Multiverse in the real world
The informative potential of multiverse analysis is illustrated by revisiting a controversial study reporting that hurricanes with female names are more deadly. Using data on all hurricanes making landfall in the U.S. over six decades, the study reports that hurricanes with feminine-sounding names consistently had higher death tolls. The study inspired a long series of comments and rejoinders published in the original journal, and many alternative estimation strategies were discussed. Dr Young used all possible combinations of those suggestions to populate a multiverse analysis comprising 1,152 unique model specifications. The result was telling: the vast majority of plausible models show a zero effect of hurricane ‘gender,’ and less than 5 percent of specifications supported the original claims. Almost any other way of analysing the data failed to support the study’s claims.
Dr Young recommends carrying out model robustness analysis on empirical data to help distinguish between true relationships and suspect findings in order to have more empirically defensible conclusions – findings based on the data rather than the modelling assumptions.
The next frontier: some models are more equal than others
The multiverse methodology considers all possible combinations of plausible models and produces an associated distribution of estimates. Each model is treated as equally valid when computing multiverse statistics and distributions. Dr Young notes, however, that some of the plausible models are more compelling than others. This raises the possibility of weighting models by appropriate measures of validity. Young’s work on this has explored the use of “model influence” scores to weight possible models, taking into account potential omitted variable bias. He cautions that the weighting of possible models involves a trade-off between transparency and model selection. However, it offers a promising path forward for multiverse analysis.

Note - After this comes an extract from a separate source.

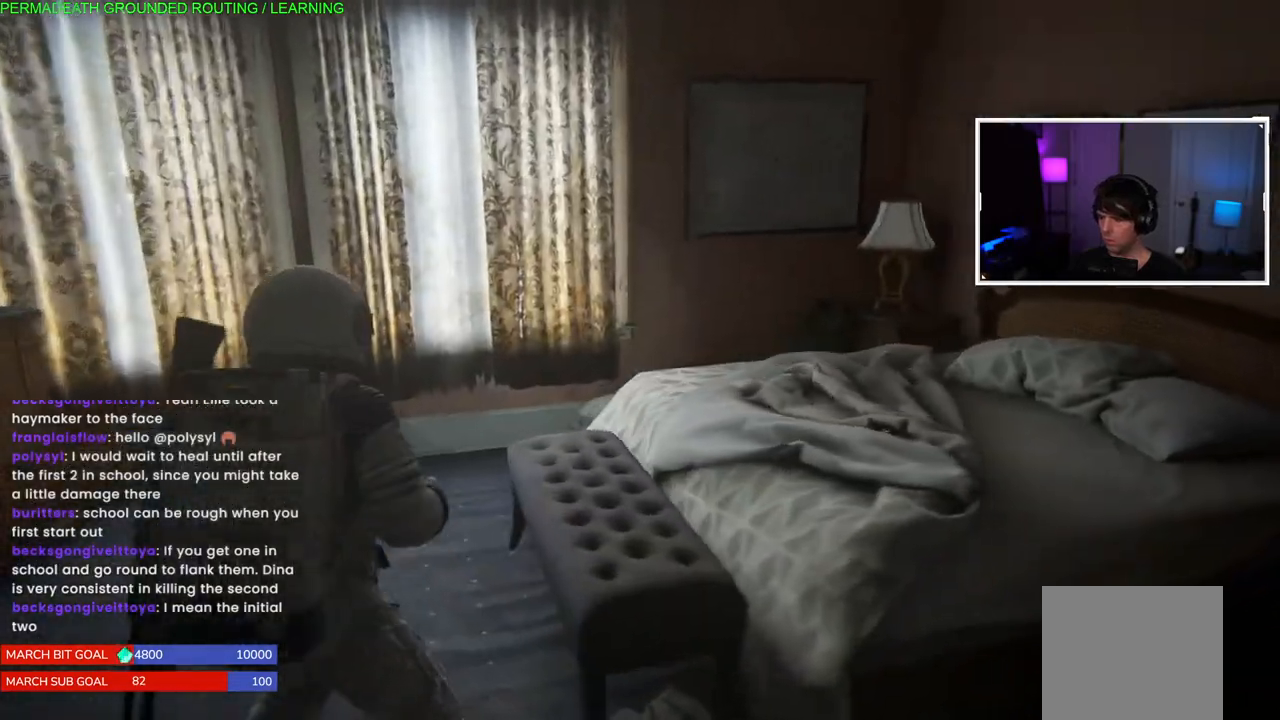
{"buttons": ["L1"], "left_stick": "up-left", "right_stick": "right", "events": []}
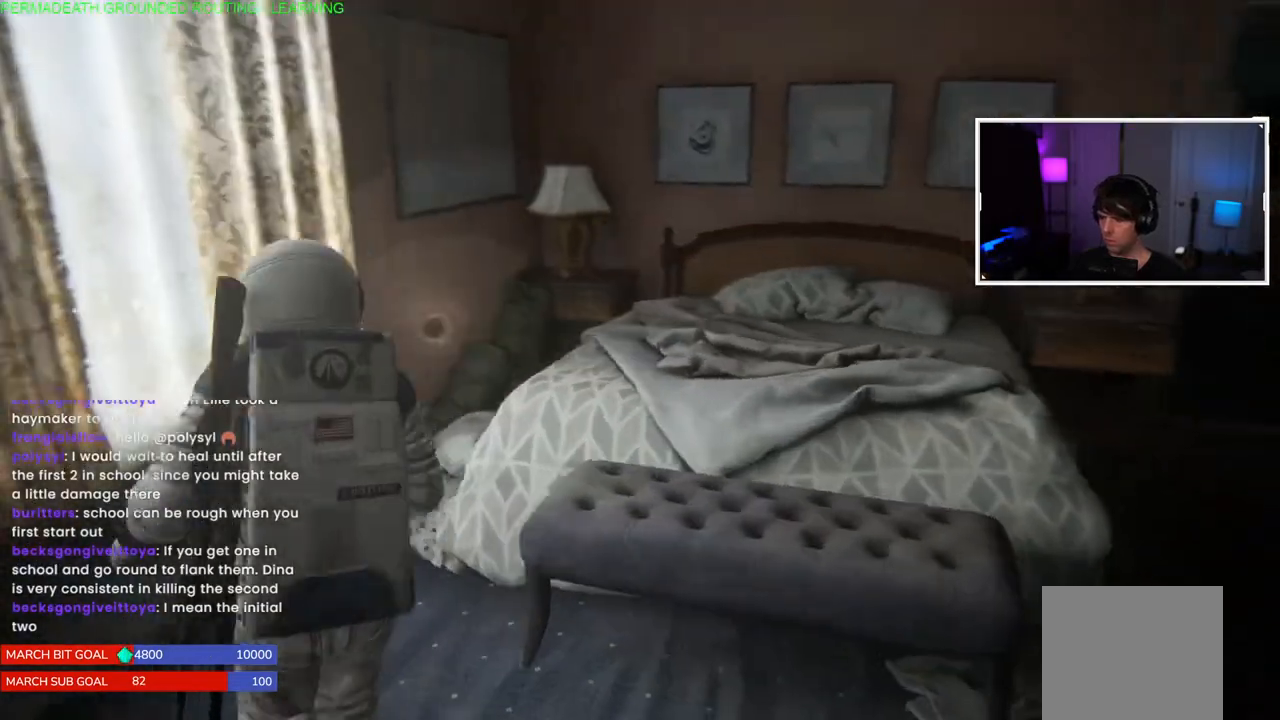
{"buttons": ["L1"], "left_stick": "down", "right_stick": "right", "events": [[17, "left_stick", "up-right"], [67, "left_stick", "down-right"], [500, "left_stick", "down"]]}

Dr Young’s computational framework makes the multiverse central to how analyses are conducted and reported. It facilitates more rigorous and comprehensive robustness testing and enables model uncertainty to be embraced as an inherent part of social science. It reduces the fundamental asymmetry of information between analyst and reader, and addresses the overabundance of false positive research findings. Dr Young stresses that “when evaluating research findings, a multiverse analysis of alternative models is at least as important as statistical significance.”
Note: Dr Young’s multiverse analysis software is open source and freely available to researchers. Type ssc describe mrobust in Stata.
What are your plans for future research involving multiverse analysis?
I am planning to write a book, tentatively titled “Into the Multiverse: Computational Methods for Robust Research.”